Trading Nation

The last time Tesla reached these highs, it quickly got cut in half

I wouldn't want to short Tesla's stock, says investing pro

Tesla has sped to records.

Shares have rocketed nearly 60% higher in the past three months, notching a new high on Wednesday for the first time since September 2017.

This level is tricky terrain for Tesla and could foreshadow a major decline ahead, says Matt Maley, chief market strategist at Miller Tabak.

"It's getting at a level where things get very dicey if you want to be chasing it up here," Maley said on CNBC's "Trading Nation" on Tuesday. "It's bumping up against its all-time highs just above $380. This is a level it's tested four other times in the last couple of years, and each time it's been followed by a severe decline."

When Tesla last bumped up against this level a year ago, shares began to spiral before bottoming out in June. That marked a 53% decline.

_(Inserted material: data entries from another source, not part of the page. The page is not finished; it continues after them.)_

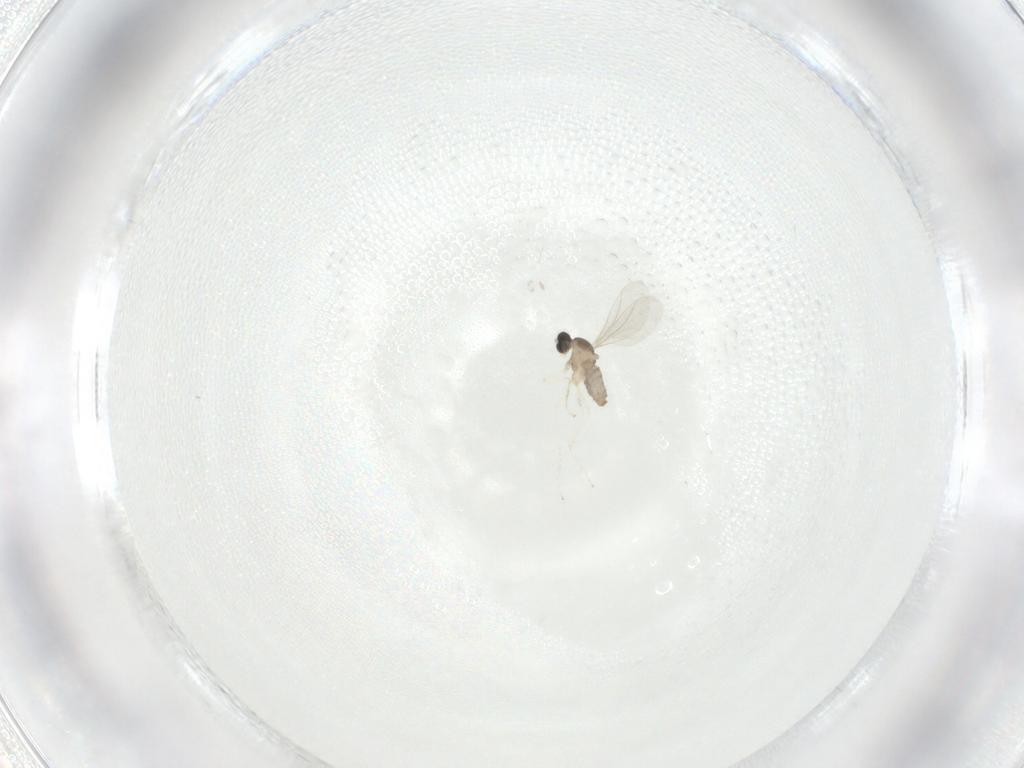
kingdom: Animalia
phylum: Arthropoda
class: Insecta
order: Diptera
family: Cecidomyiidae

"It's going to have a tough time breaking out here, and especially as we move into the new year and get past this bullish Santa Claus season. It's going to be a tough one to really rally much further," said Maley.

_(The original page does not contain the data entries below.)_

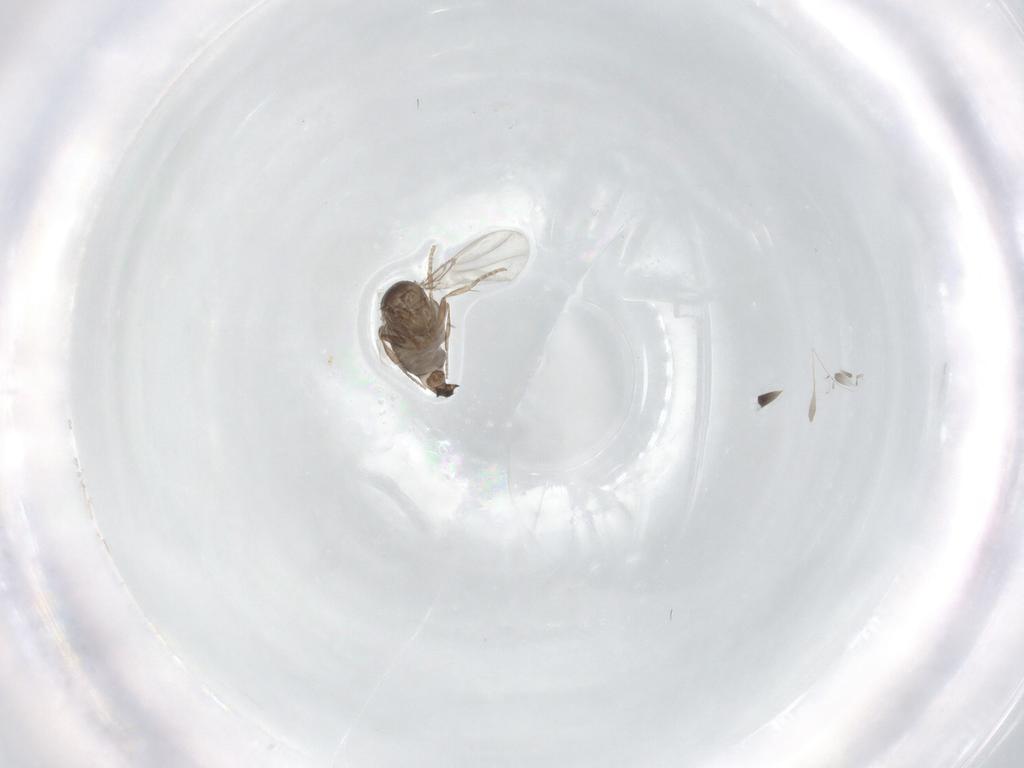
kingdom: Animalia
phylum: Arthropoda
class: Insecta
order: Diptera
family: Phoridae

Boris Schlossberg, managing director of FX strategy at BK Asset Management, said during the same segment that this polarizing stock trades on two narratives: "It's either basically a scam that's going to fall under its own financial obligations or it's the Amazon of transportation."

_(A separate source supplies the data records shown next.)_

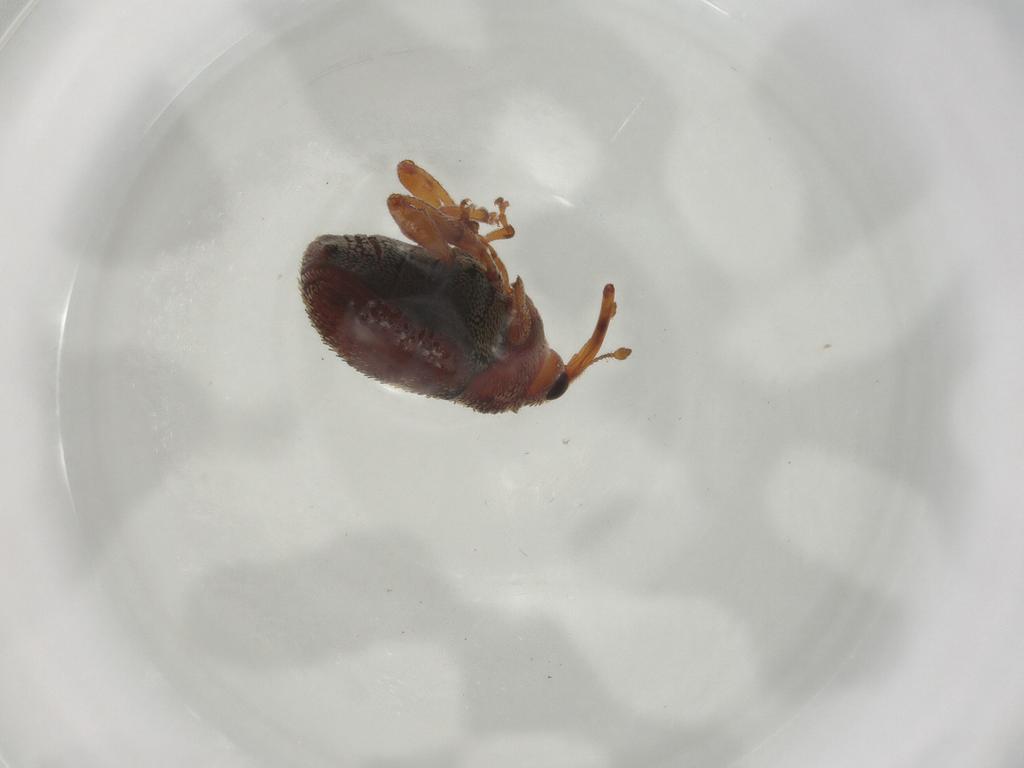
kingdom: Animalia
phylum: Arthropoda
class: Insecta
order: Coleoptera
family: Curculionidae
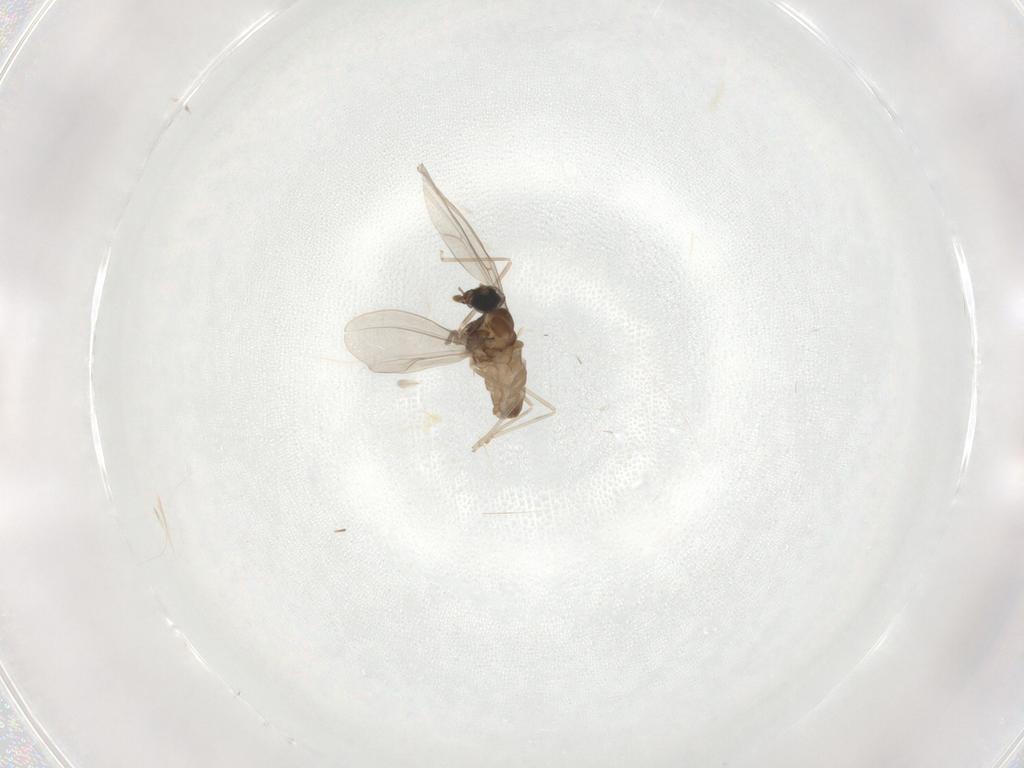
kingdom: Animalia
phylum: Arthropoda
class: Insecta
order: Diptera
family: Cecidomyiidae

"But I think when you step back, basically, the bottom line is Tesla right now continues to dominate the EV space,"  Schlossberg said.

Temperamental trading on Tesla is likely to continue, he adds, so he prefers a different method of exposure to the stock.

"If it goes through $400, you could have a vertical move and all the shorts are going to get killed. If you want to play the stock, I would just simply play it through options. Even though they're probably very expensive because of volatility, it's worth it, because when this thing moves either up or down ... it corrects, or if it busts through I think the move is going to be monumental," said Schlossberg.